The Origins of the Frontier Fellowship

Becoming a Citizen Artist in the American West: The Origins of the Frontier Fellowship by Charlotte X.C. Sullivan, 2016

“As Young Professionals,we value the potent effect of collaboration over egotism, community participation over subversive upheaval,and local solutions overtop-down decrees. To this Great Revolt we hereby pledge allegiance.”

A year or so after Jack Forinash and Maria Sykes arrived in Green River, I read these lines in an essay they wrote for CRIT, the Journal of the American Institute of Architecture Students. This statement resonated with me deeply, and while, at the time, I was very far away from Green River, I knew I had to find a way to meet them. On January, 8, 2011, I did just this, arriving in time for supper via train from Springfield, Massachusetts.

I was compelled to work with Jack and Maria, two multi-faceted designers whose ethics echoed my own, and I also had an artistic longing to work in the desert. For many years, I had been inspired by the work of Andrea Zittel, who lived a bilateral life in California: she maintained a studio practice in Joshua Tree and an academic career in Los Angeles. I had only studied her working patterns from a distance, but felt a kinship to the way she had established a duality between country and city life (five years later Zittel would decide to host her legendary High Desert Test Sites event in Green River). Since I didn't know of any formal residency program that existed at Zittel's compound, and winter was an unideal time to propose working at the other desert-based residency program I knew about (The Center for Land Use Interpretation's Wendover outpost) it seemed like the easiest way to be able to complete the work I was interested in making was to create my own residency program. However, I did not want to do this alone.

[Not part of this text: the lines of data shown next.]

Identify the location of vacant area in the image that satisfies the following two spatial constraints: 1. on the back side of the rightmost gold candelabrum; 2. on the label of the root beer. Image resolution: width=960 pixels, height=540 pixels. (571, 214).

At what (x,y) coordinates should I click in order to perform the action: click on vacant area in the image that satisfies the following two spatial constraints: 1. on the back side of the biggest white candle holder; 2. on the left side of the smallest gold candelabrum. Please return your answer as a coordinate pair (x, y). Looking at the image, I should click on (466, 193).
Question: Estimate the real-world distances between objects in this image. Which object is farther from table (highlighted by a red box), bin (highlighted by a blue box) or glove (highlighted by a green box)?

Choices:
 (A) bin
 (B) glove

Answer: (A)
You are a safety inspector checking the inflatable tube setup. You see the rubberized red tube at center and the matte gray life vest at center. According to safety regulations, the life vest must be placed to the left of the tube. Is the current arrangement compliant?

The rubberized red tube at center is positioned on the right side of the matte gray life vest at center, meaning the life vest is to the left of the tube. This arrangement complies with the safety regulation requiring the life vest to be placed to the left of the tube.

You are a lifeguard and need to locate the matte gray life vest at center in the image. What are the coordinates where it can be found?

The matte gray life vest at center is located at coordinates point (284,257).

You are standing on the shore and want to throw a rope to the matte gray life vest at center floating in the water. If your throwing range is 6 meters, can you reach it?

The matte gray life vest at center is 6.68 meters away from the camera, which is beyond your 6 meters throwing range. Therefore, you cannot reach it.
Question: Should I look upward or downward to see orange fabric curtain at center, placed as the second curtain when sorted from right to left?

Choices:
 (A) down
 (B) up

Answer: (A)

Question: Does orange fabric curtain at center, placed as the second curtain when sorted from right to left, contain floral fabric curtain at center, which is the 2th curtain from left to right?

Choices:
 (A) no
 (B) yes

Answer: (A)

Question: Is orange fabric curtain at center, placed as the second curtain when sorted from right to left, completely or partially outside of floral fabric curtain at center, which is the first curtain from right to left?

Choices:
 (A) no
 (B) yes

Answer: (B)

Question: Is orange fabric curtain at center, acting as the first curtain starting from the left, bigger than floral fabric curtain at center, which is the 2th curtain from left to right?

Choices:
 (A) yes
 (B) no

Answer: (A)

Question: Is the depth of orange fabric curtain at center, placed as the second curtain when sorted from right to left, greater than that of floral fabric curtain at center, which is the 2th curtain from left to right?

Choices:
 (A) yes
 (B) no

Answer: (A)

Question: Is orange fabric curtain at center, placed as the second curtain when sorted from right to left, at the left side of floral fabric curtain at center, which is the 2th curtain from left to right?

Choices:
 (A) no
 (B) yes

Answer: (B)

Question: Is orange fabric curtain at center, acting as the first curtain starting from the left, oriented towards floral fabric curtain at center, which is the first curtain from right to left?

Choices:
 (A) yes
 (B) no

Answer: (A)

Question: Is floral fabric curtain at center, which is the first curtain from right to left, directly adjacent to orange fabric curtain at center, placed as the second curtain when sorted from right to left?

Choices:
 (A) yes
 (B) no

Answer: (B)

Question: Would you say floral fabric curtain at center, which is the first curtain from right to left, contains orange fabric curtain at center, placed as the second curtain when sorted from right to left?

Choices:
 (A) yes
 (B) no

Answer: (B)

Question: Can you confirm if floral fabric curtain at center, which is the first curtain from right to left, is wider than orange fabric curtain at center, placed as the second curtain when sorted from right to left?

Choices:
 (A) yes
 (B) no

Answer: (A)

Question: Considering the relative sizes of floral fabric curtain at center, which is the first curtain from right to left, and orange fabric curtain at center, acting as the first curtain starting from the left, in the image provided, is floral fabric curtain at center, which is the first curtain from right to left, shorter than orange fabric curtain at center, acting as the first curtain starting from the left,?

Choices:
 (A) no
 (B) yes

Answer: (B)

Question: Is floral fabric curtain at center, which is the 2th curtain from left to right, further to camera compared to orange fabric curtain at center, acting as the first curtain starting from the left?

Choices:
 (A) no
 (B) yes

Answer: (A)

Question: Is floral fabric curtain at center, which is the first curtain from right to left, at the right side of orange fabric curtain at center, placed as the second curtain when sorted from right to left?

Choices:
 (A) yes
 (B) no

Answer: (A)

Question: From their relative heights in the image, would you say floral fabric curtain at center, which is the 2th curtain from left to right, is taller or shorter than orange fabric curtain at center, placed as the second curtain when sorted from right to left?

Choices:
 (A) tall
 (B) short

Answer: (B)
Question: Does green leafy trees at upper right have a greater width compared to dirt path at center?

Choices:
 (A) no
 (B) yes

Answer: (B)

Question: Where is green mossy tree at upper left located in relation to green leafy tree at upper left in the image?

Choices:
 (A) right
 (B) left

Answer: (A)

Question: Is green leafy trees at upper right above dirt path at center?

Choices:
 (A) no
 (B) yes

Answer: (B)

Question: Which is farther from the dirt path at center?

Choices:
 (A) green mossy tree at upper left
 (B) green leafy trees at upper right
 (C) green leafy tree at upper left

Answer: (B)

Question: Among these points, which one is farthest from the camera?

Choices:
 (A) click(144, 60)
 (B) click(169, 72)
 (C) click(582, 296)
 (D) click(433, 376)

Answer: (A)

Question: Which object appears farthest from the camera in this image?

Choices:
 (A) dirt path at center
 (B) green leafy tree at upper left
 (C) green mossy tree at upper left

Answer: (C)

The Frontier Fellowship began out of a personal desire to work artistically in a remote and expansive environment, but also a desire to redesign the current artist residency model. Based on what I knew, albeit from a distance, of what was already happening at Epicenter, Green River seemed like an ideal place to develop this new model. In the same way that Epicenter was working to create a new model for architectural practice, I was seeking a new model for artistic practice. I had found my ideal collaborators.

Core questions in establishing the framework for the Fellowship were :

  • What happens when artists attend town meetings to generate ideas and garner inspiration, instead of scrolling through tumblr?

  • What would it be like if artists were working in tandem with city planners and public school teachers, not just gallery owners and publicists?

  • How do artists impact rural economic development?

  • How does a bilateral art practice influence levels of innovation and production?

These foundational questions continue to inform the Fellowship as it functions today.

Without the participation of the 50 artists who have contributed their time and creativity to Epicenter since 2011, these questions would have gone unanswered in Green River, Utah. This exhibition is a physical culmination of answers to these questions and the first major public display of work generated by the Frontier Fellows of Epicenter. I hope it is the first of many more to come.